Assignment 1:
Which psychedelics does the essay on self-deception and drinking name?
Assignment 2:
Reproduce the part of the essay on self-deception and drinking that starts at "One of the key" and ends at "delusions of grandeur.".
Assignment 3:
Write what comes next in the essay on self-deception and drinking, picking up after its final sentence.

Selected extract:
- Opening Delimiter -

One of the key components to successfully lying to myself is that I must be invested in the lie. If during my twenties I had observed a stranger who mirrored my exact behavior of the time, I might have casually thought to myself, "Jeez, that guy should take it easy on the booze." Not being invested in his personal matters, I would have had no incentive to deny the obvious about this stranger's detrimental behavior. Yet that very same behavior, when I did it, struck me as "no big deal" because I was invested in the lie: it absolved me from the burden of answering questions like "What sort of pain or unhappiness am I attempting to soothe with booze?" My ego also stood in the way, with arms folded and chest puffed out, always insisting that I didn't need to change, always eager to fill my head with delusions of grandeur.
In my everyday life it can be exceedingly difficult if not impossible to both bypass my ego and truly detach from myself mentally, such that I can evaluate my own behavior as objectively as I would that of a stranger. But these exact abilities are two of the profoundly beneficial effects of psychedelics such as LSD, psilocybin mushrooms, Ayahuasca, etc. Later in life, specifically thanks to psychedelics I was able to look at myself from the outside perspective of someone not invested in my lie, and I saw my self-deception for what it really was. I clearly saw the pain and unhappiness that I had been trying to soothe, and I acknowledged that attempting to drown my problems in booze was not a solution but in fact another problem — one that I quickly resolved.

- Closing Delimiter -

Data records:
- Opening Delimiter -

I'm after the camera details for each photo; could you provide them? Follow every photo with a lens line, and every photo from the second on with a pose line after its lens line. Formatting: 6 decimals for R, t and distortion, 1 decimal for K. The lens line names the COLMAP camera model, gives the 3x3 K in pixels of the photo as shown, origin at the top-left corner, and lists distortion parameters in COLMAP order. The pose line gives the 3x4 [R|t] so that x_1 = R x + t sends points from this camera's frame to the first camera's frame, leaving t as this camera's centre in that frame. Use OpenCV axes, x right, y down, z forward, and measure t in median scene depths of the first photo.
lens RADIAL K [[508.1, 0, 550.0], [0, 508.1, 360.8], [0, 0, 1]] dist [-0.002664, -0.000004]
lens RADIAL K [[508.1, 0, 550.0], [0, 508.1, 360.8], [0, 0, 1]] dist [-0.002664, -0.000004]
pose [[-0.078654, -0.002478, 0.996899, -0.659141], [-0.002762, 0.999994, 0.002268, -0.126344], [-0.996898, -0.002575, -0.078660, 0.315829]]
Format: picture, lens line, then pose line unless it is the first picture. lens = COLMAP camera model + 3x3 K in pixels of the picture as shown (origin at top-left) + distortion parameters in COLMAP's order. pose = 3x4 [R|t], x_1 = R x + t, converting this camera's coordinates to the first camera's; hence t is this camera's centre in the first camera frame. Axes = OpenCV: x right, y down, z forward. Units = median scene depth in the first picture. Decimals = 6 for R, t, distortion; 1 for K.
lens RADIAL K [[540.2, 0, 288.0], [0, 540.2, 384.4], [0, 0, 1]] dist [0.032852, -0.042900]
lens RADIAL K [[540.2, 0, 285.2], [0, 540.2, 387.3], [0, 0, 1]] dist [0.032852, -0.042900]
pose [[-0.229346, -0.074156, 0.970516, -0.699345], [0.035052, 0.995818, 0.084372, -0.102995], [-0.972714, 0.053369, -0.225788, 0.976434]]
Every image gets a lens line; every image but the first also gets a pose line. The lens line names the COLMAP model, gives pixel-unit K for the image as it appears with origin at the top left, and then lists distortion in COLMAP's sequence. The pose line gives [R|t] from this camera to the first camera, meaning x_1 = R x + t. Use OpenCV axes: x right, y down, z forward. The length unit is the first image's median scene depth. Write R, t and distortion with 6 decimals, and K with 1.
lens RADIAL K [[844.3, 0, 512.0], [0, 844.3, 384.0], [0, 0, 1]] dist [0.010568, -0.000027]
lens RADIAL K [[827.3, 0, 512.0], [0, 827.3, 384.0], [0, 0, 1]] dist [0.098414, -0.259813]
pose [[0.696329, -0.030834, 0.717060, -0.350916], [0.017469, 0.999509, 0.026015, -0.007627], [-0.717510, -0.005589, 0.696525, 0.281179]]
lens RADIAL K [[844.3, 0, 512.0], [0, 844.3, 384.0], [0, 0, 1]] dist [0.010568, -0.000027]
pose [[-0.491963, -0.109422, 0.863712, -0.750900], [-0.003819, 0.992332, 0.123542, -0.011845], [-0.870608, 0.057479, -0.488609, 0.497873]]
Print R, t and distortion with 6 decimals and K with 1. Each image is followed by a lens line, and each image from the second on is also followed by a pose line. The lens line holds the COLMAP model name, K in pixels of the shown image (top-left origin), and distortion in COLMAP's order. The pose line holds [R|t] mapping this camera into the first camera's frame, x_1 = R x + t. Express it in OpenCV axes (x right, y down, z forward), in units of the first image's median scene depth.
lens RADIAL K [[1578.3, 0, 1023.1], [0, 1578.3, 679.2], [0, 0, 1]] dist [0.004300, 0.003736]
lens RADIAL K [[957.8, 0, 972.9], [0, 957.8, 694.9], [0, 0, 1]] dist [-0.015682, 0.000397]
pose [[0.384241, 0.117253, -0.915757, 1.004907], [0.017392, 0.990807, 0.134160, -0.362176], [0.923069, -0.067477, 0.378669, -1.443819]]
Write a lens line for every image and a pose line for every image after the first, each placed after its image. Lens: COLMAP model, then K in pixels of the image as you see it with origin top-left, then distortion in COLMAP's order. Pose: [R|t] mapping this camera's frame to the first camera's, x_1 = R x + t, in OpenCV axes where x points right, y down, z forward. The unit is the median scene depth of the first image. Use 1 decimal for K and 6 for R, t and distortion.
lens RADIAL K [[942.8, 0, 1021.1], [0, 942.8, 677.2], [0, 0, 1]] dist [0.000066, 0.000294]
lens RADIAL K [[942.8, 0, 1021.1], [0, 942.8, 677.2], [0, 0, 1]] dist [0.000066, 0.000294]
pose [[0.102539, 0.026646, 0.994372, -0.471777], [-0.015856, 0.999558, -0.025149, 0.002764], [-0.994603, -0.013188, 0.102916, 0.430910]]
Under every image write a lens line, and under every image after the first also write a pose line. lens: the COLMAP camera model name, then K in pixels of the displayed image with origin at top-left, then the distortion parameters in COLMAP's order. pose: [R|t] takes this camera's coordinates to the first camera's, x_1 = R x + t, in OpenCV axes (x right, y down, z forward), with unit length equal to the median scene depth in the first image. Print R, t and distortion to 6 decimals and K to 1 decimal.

- Closing Delimiter -

Task response 1:
LSD, psilocybin mushrooms, and Ayahuasca.

Task response 2:
One of the key components to successfully lying to myself is that I must be invested in the lie. If during my twenties I had observed a stranger who mirrored my exact behavior of the time, I might have casually thought to myself, "Jeez, that guy should take it easy on the booze." Not being invested in his personal matters, I would have had no incentive to deny the obvious about this stranger's detrimental behavior. Yet that very same behavior, when I did it, struck me as "no big deal" because I was invested in the lie: it absolved me from the burden of answering questions like "What sort of pain or unhappiness am I attempting to soothe with booze?" My ego also stood in the way, with arms folded and chest puffed out, always insisting that I didn't need to change, always eager to fill my head with delusions of grandeur.

Task response 3:
Psychedelics also helped me in other, more subtle ways. During my first intense LSD experience, I closed my eyes with the intention to dive deep inside my subconscious and excavate some introspective pearl of wisdom or profound revelation about myself. Instantly a message appeared before my mind's eye, not as a wild and colorful psychedelic vision, but as a blunt one-liner written in white text on a black background: "ur a dumbass". It was written exactly like that — all lowercase, all run together, no punctuation.
Initially I scoffed and disregarded the message as merely a juvenile wisecrack from my inner troll, but I soon realized that those words were exactly what I needed to hear — that I'm not as smart as I sometimes think I am, and that I could use a lesson in humility. To this day that message still sticks with me, not as a disparaging insult that brings me down, but as a lighthearted way to keep myself in check, and any time that I catch myself judging someone, feeling superior to someone, or simply giving myself a little too much credit, I simply smile and remind myself, in my best troll voice: "ur a dumbass".